Exercise goal
Please retype the data in full, exactly as given.

[Data excerpts]
=== Begin Enclosure ===
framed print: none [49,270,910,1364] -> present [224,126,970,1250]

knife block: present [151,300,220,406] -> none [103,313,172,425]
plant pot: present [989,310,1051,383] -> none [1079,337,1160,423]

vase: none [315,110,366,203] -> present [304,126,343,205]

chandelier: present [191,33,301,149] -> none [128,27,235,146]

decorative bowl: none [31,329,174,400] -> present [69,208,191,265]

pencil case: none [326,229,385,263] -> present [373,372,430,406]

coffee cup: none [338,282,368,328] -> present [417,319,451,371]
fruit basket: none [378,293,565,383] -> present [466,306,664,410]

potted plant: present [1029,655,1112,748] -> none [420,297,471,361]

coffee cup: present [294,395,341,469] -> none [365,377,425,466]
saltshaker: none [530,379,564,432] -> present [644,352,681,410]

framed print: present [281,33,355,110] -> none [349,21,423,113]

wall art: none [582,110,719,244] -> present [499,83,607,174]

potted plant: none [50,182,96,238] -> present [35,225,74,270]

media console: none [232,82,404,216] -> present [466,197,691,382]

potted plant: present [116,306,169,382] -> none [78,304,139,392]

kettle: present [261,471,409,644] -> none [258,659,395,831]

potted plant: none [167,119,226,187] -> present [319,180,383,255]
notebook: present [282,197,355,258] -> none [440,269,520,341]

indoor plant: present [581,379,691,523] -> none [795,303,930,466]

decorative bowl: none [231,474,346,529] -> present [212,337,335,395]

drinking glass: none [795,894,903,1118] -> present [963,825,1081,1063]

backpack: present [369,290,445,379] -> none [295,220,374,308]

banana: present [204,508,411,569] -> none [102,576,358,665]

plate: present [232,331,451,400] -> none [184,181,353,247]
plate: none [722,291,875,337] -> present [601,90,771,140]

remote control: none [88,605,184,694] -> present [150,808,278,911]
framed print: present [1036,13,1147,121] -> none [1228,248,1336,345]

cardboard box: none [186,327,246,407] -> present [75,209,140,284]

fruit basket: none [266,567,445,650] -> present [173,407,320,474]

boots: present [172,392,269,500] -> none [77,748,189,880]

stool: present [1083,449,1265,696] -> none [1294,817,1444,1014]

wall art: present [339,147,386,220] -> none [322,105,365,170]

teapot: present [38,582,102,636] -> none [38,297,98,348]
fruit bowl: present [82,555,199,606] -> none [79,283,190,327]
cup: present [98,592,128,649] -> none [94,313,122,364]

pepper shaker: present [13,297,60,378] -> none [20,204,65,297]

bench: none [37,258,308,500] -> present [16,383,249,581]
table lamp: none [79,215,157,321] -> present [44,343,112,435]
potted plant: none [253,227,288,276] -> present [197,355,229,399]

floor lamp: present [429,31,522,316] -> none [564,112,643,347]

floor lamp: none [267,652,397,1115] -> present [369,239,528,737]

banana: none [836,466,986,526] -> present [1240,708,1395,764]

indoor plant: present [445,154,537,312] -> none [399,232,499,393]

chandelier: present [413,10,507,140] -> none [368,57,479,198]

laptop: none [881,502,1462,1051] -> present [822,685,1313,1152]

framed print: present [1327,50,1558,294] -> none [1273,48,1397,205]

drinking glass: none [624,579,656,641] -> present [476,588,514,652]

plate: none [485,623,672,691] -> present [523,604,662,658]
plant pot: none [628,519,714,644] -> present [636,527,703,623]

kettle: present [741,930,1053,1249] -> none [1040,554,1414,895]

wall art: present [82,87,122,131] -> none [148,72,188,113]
=== End Enclosure ===
Written reply
framed print: none [49,270,910,1364] -> present [224,126,970,1250]

knife block: present [151,300,220,406] -> none [103,313,172,425]
plant pot: present [989,310,1051,383] -> none [1079,337,1160,423]

vase: none [315,110,366,203] -> present [304,126,343,205]

chandelier: present [191,33,301,149] -> none [128,27,235,146]

decorative bowl: none [31,329,174,400] -> present [69,208,191,265]

pencil case: none [326,229,385,263] -> present [373,372,430,406]

coffee cup: none [338,282,368,328] -> present [417,319,451,371]
fruit basket: none [378,293,565,383] -> present [466,306,664,410]

potted plant: present [1029,655,1112,748] -> none [420,297,471,361]

coffee cup: present [294,395,341,469] -> none [365,377,425,466]
saltshaker: none [530,379,564,432] -> present [644,352,681,410]

framed print: present [281,33,355,110] -> none [349,21,423,113]

wall art: none [582,110,719,244] -> present [499,83,607,174]

potted plant: none [50,182,96,238] -> present [35,225,74,270]

media console: none [232,82,404,216] -> present [466,197,691,382]

potted plant: present [116,306,169,382] -> none [78,304,139,392]

kettle: present [261,471,409,644] -> none [258,659,395,831]

potted plant: none [167,119,226,187] -> present [319,180,383,255]
notebook: present [282,197,355,258] -> none [440,269,520,341]

indoor plant: present [581,379,691,523] -> none [795,303,930,466]

decorative bowl: none [231,474,346,529] -> present [212,337,335,395]

drinking glass: none [795,894,903,1118] -> present [963,825,1081,1063]

backpack: present [369,290,445,379] -> none [295,220,374,308]

banana: present [204,508,411,569] -> none [102,576,358,665]

plate: present [232,331,451,400] -> none [184,181,353,247]
plate: none [722,291,875,337] -> present [601,90,771,140]

remote control: none [88,605,184,694] -> present [150,808,278,911]
framed print: present [1036,13,1147,121] -> none [1228,248,1336,345]

cardboard box: none [186,327,246,407] -> present [75,209,140,284]

fruit basket: none [266,567,445,650] -> present [173,407,320,474]

boots: present [172,392,269,500] -> none [77,748,189,880]

stool: present [1083,449,1265,696] -> none [1294,817,1444,1014]

wall art: present [339,147,386,220] -> none [322,105,365,170]

teapot: present [38,582,102,636] -> none [38,297,98,348]
fruit bowl: present [82,555,199,606] -> none [79,283,190,327]
cup: present [98,592,128,649] -> none [94,313,122,364]

pepper shaker: present [13,297,60,378] -> none [20,204,65,297]

bench: none [37,258,308,500] -> present [16,383,249,581]
table lamp: none [79,215,157,321] -> present [44,343,112,435]
potted plant: none [253,227,288,276] -> present [197,355,229,399]

floor lamp: present [429,31,522,316] -> none [564,112,643,347]

floor lamp: none [267,652,397,1115] -> present [369,239,528,737]

banana: none [836,466,986,526] -> present [1240,708,1395,764]

indoor plant: present [445,154,537,312] -> none [399,232,499,393]

chandelier: present [413,10,507,140] -> none [368,57,479,198]

laptop: none [881,502,1462,1051] -> present [822,685,1313,1152]

framed print: present [1327,50,1558,294] -> none [1273,48,1397,205]

drinking glass: none [624,579,656,641] -> present [476,588,514,652]

plate: none [485,623,672,691] -> present [523,604,662,658]
plant pot: none [628,519,714,644] -> present [636,527,703,623]

kettle: present [741,930,1053,1249] -> none [1040,554,1414,895]

wall art: present [82,87,122,131] -> none [148,72,188,113]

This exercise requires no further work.